> _WHAT TO WORK ON_
Drop all images. Then write out each line below exactly as given.
(RECORD SET)
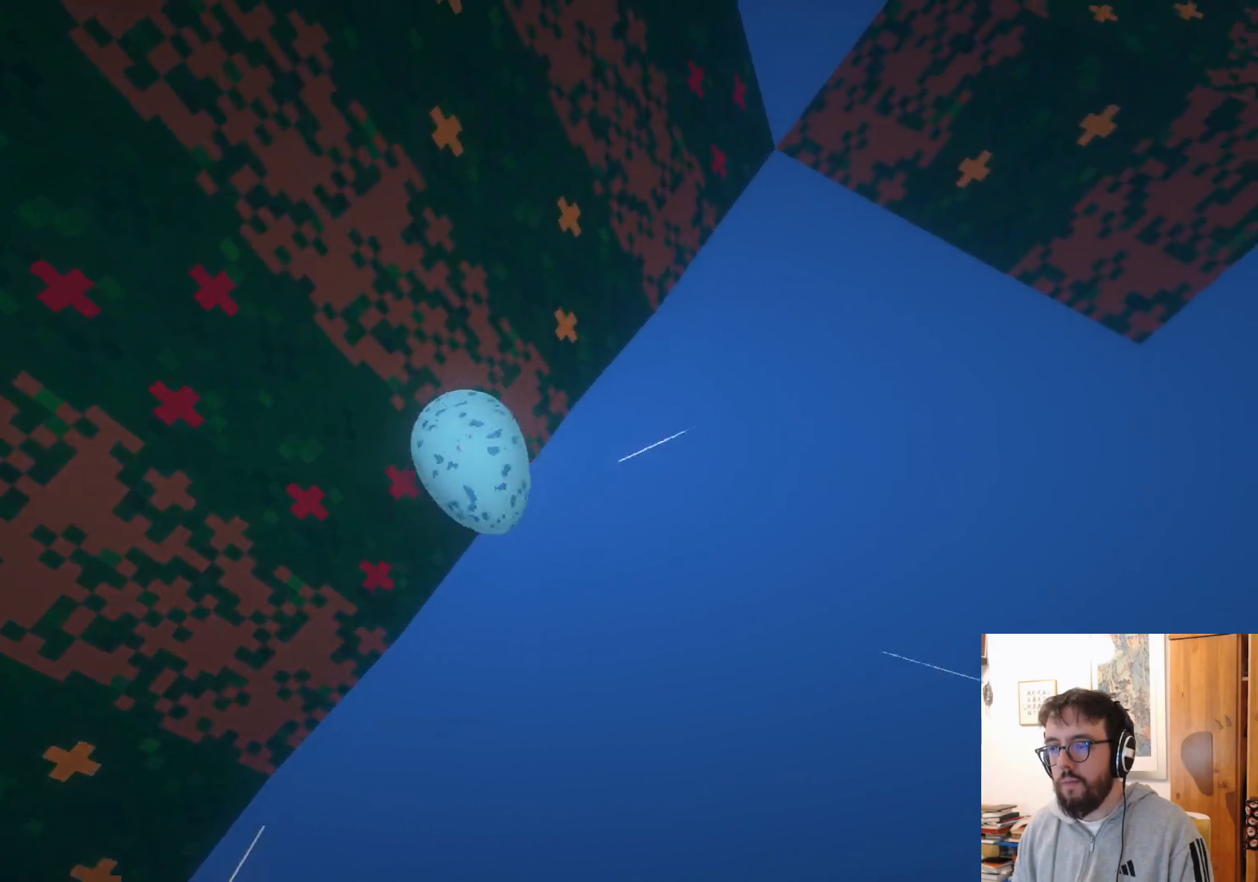
{"dt_ms": 500, "buttons": ["A"], "left_stick": "up", "right_stick": "center", "events": [[167, "A", "down"]]}
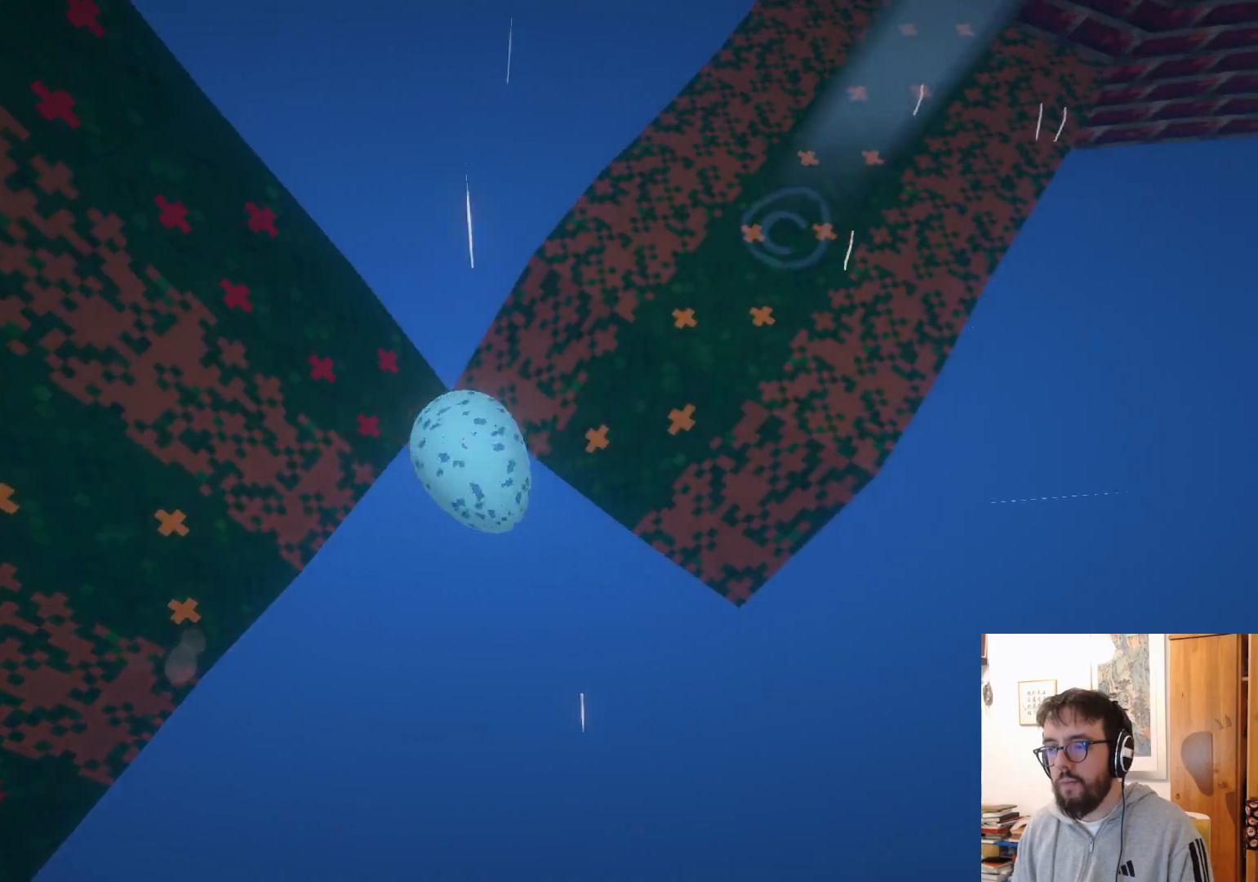
{"dt_ms": 500, "buttons": [], "left_stick": "up", "right_stick": "up-right", "events": [[167, "A", "up"], [450, "right_stick", "up-right"]]}
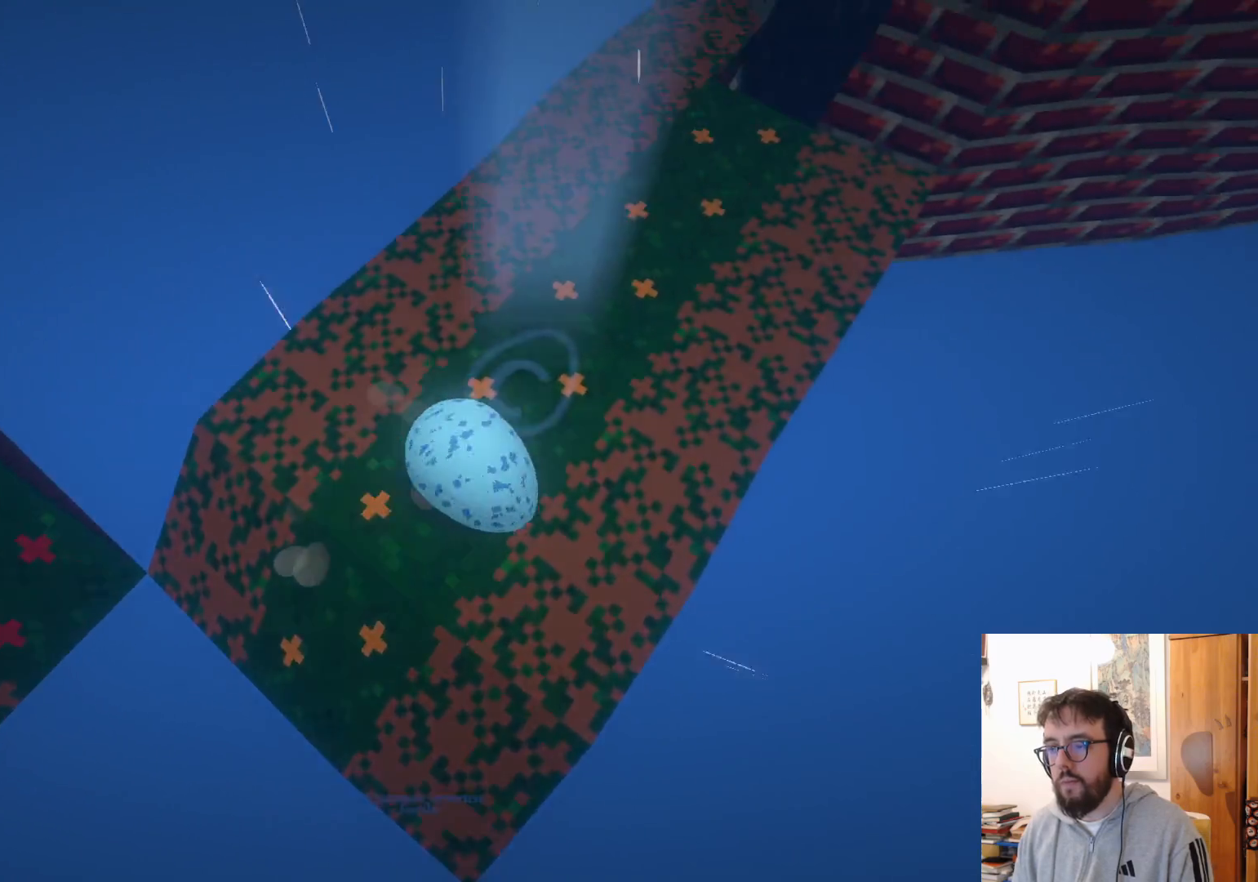
{"dt_ms": 500, "buttons": [], "left_stick": "up-left", "right_stick": "center", "events": [[317, "right_stick", "right"], [334, "left_stick", "up-right"], [434, "right_stick", "center"], [500, "left_stick", "up-left"]]}
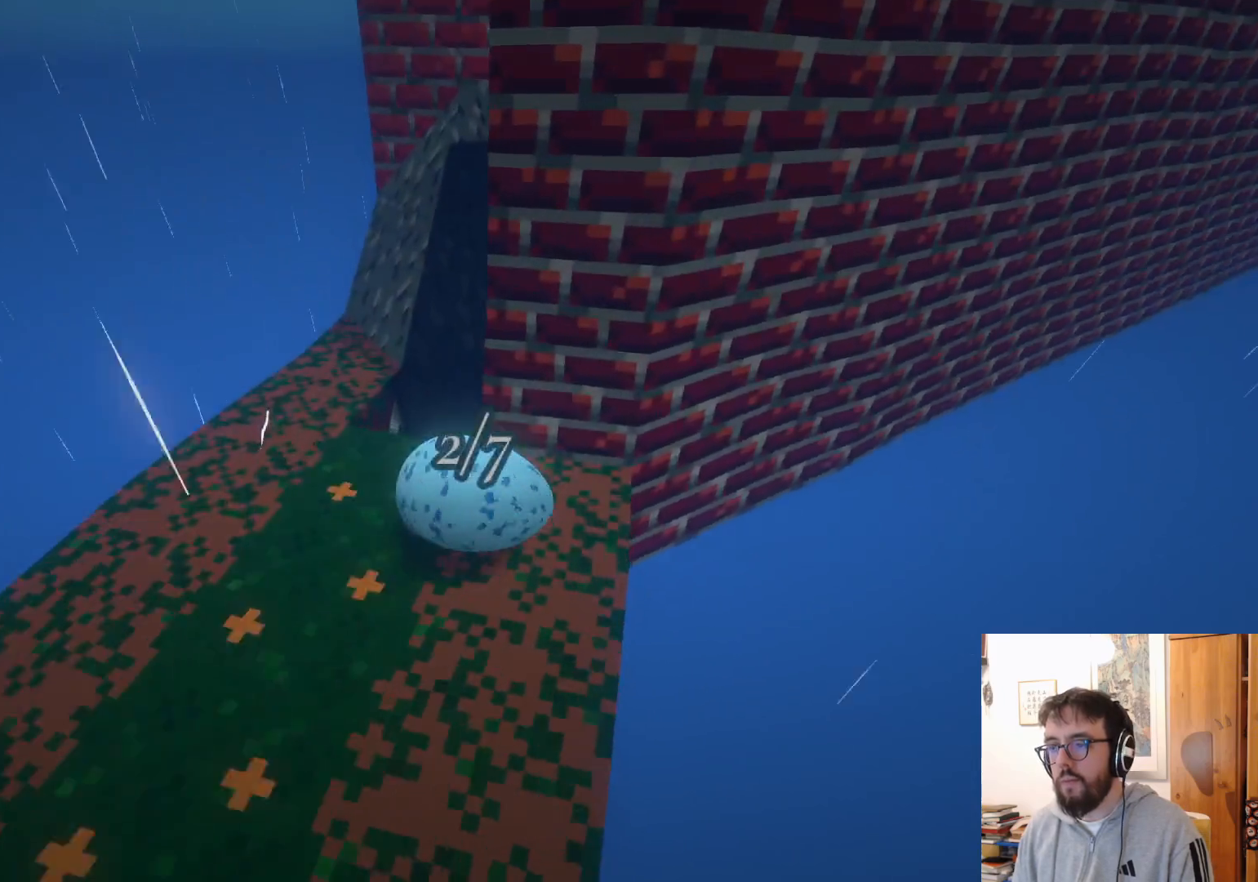
{"dt_ms": 500, "buttons": [], "left_stick": "down-left", "right_stick": "center", "events": [[84, "left_stick", "left"], [434, "left_stick", "down-left"]]}
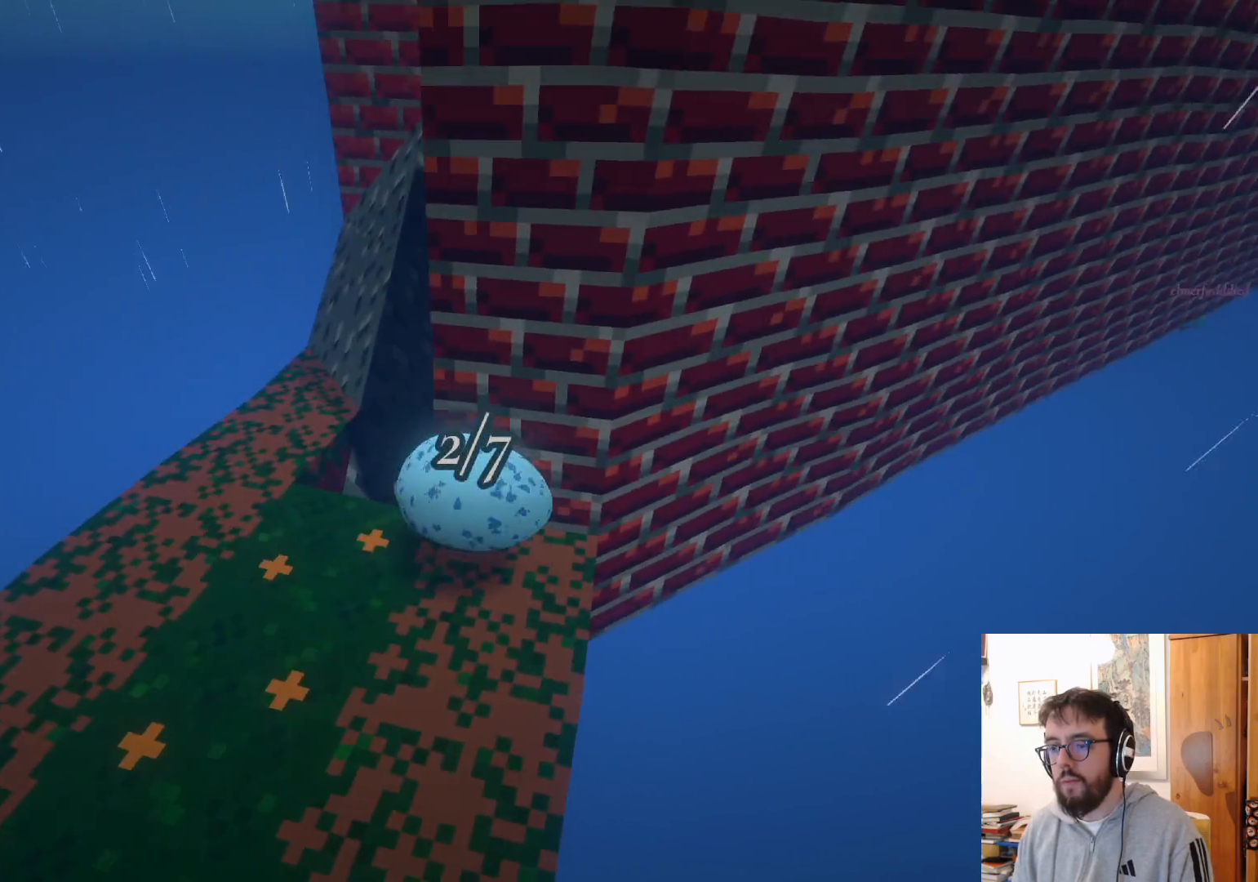
{"dt_ms": 1000, "buttons": [], "left_stick": "center", "right_stick": "right", "events": [[284, "right_stick", "right"], [917, "left_stick", "center"]]}
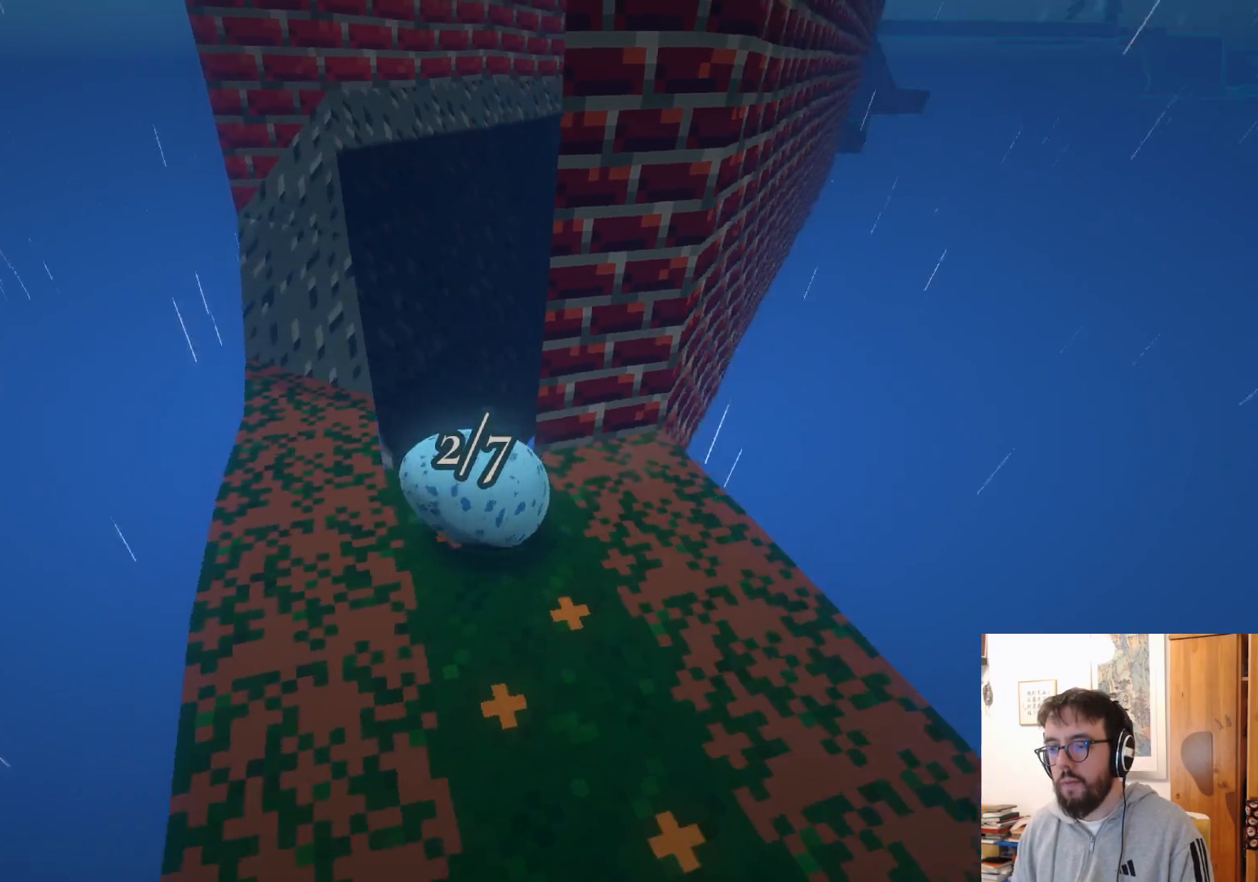
{"dt_ms": 500, "buttons": [], "left_stick": "center", "right_stick": "up-right", "events": [[200, "right_stick", "center"], [267, "left_stick", "right"], [467, "left_stick", "center"], [484, "right_stick", "up-right"]]}
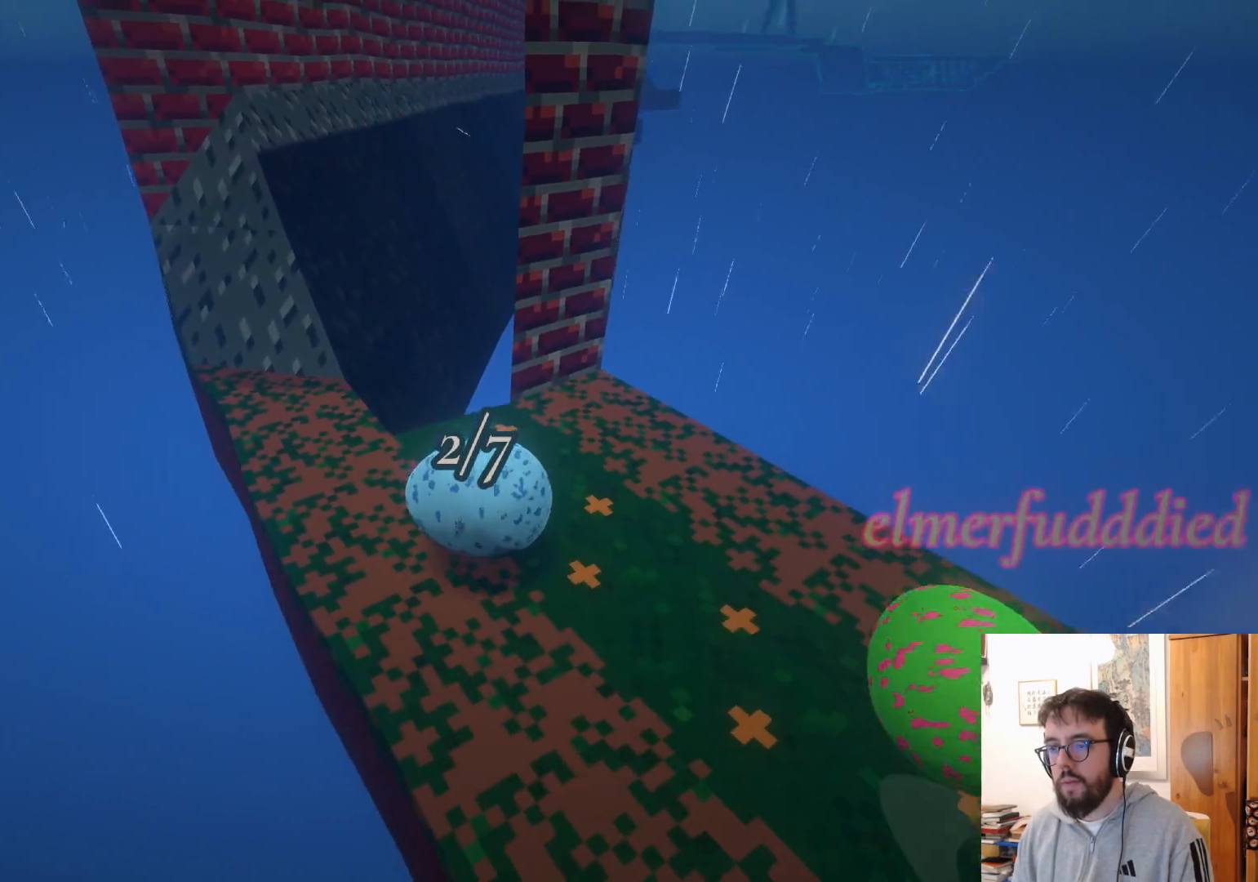
{"dt_ms": 500, "buttons": [], "left_stick": "up-right", "right_stick": "center", "events": [[84, "left_stick", "left"], [200, "right_stick", "center"], [400, "left_stick", "center"], [484, "left_stick", "up-right"]]}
(End RECORD SET)
> _ANSWER TO THIS TASK_
{"dt_ms": 500, "buttons": ["A"], "left_stick": "up", "right_stick": "center", "events": [[167, "A", "down"]]}
{"dt_ms": 500, "buttons": [], "left_stick": "up", "right_stick": "up-right", "events": [[167, "A", "up"], [450, "right_stick", "up-right"]]}
{"dt_ms": 500, "buttons": [], "left_stick": "up-left", "right_stick": "center", "events": [[317, "right_stick", "right"], [334, "left_stick", "up-right"], [434, "right_stick", "center"], [500, "left_stick", "up-left"]]}
{"dt_ms": 500, "buttons": [], "left_stick": "down-left", "right_stick": "center", "events": [[84, "left_stick", "left"], [434, "left_stick", "down-left"]]}
{"dt_ms": 1000, "buttons": [], "left_stick": "center", "right_stick": "right", "events": [[284, "right_stick", "right"], [917, "left_stick", "center"]]}
{"dt_ms": 500, "buttons": [], "left_stick": "center", "right_stick": "up-right", "events": [[200, "right_stick", "center"], [267, "left_stick", "right"], [467, "left_stick", "center"], [484, "right_stick", "up-right"]]}
{"dt_ms": 500, "buttons": [], "left_stick": "up-right", "right_stick": "center", "events": [[84, "left_stick", "left"], [200, "right_stick", "center"], [400, "left_stick", "center"], [484, "left_stick", "up-right"]]}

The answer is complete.